BurntSushi / aho-corasick

A fast implementation of Aho-Corasick in Rust.
The Unlicense
1.03k stars 93 forks source link

Enabling DFA breaks ASCII case insensitivity #51

Closed alexkornitzer closed 4 years ago

alexkornitzer commented 4 years ago

It appears that enabling dfa will stop ascii_case_insensitive from working, or are these two features intended to be mutally exclusive?

The below code will fail with dfa set to true, but will pass with it set to false.

extern crate aho_corasick;

use aho_corasick::AhoCorasickBuilder;

fn main() {
    let patterns = &["Samwise"];
    let haystack = "SAMWISE.abcd";

    let ac = AhoCorasickBuilder::new()
        .ascii_case_insensitive(true)
        .dfa(true)
        .build(patterns);
    let mat = ac.find(haystack).expect("should have a match");
    assert_eq!("SAMWISE", &haystack[mat.start()..mat.end()]);
}

Apologies in advanced if this is in the docs and I am just being unobservant.

BurntSushi commented 4 years ago

Oof. This was a nasty bug. Thank you for reporting it. There was an issue building the equivalence classes during NFA construction, and those are only used via DFA matching. This bug is fixed in aho-corasick 0.7.7. If you want to work around it without upgrading, then you could disable byte classes via byte_classes(false), but I'd recommend upgrading if you can. :-)

alexkornitzer commented 4 years ago

Ah amazing, thanks for the rapid turnaround, super happy this is a bug and not intended behaviour (would have made my life hell :P). Will be updating straight away as DFA shaves of a considerable amount of time in my tagging engine!
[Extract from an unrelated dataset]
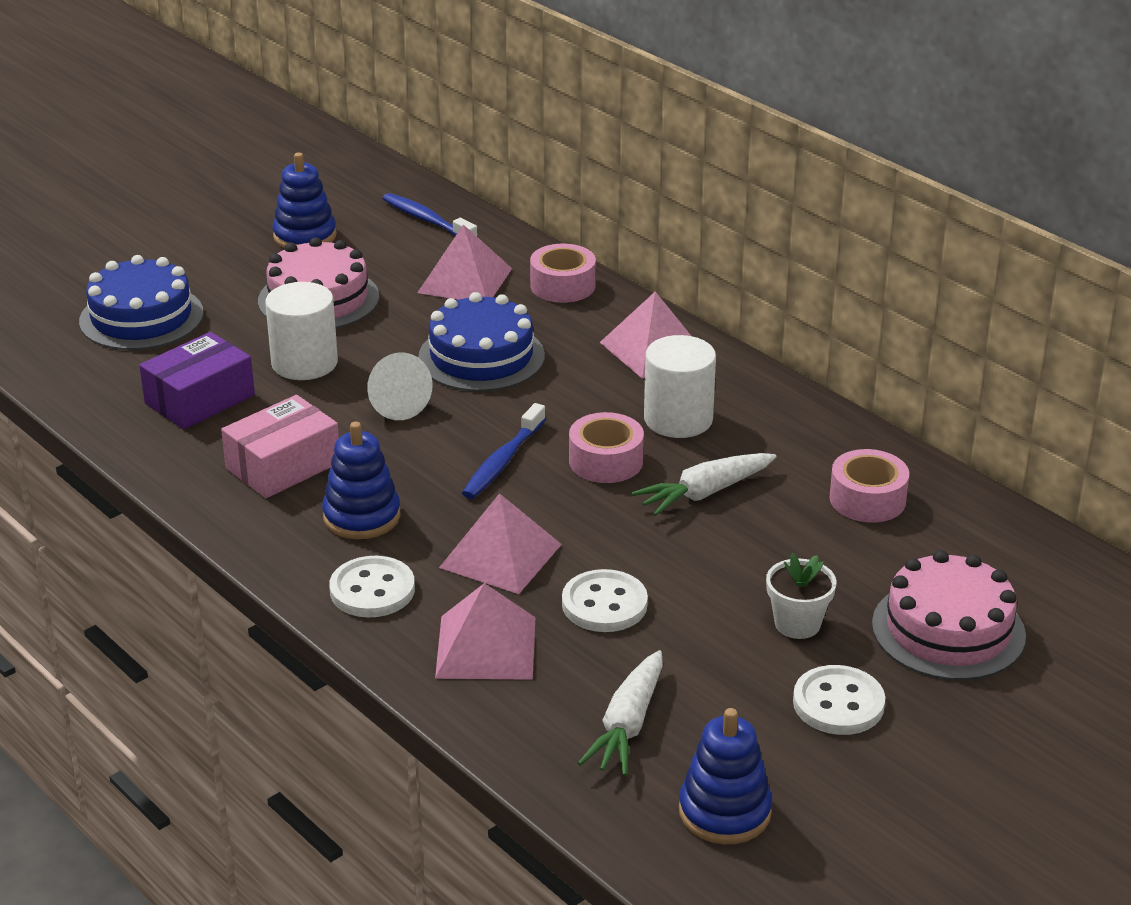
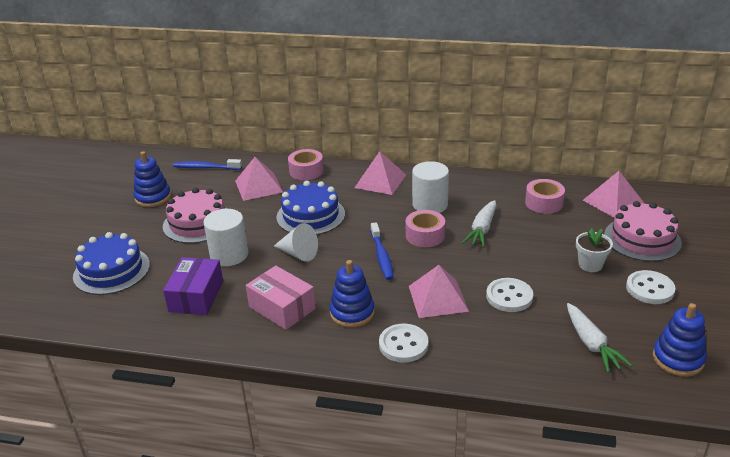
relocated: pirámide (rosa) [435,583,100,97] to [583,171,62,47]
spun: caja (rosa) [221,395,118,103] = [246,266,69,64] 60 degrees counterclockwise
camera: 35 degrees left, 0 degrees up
alexkornitzer commented 4 years ago

I think that has fixed case_insensitive in RegexBuilder from the regex crate too, which I assume uses dfa by default?

BurntSushi commented 4 years ago

@AlexKornitzer The regex crate is a bit more complicated. It doesn't actually use the ascii_case_insensitive option from this crate. It should, but more analysis work is required to take advantage of it. (regex does Unicode case insensitivity by default, so using ascii_case_insensitive would only work when Unicode is disabled or if ASCII case insensitivity and Unicode case insensitivity would lead to the same result in some specific circumstances.)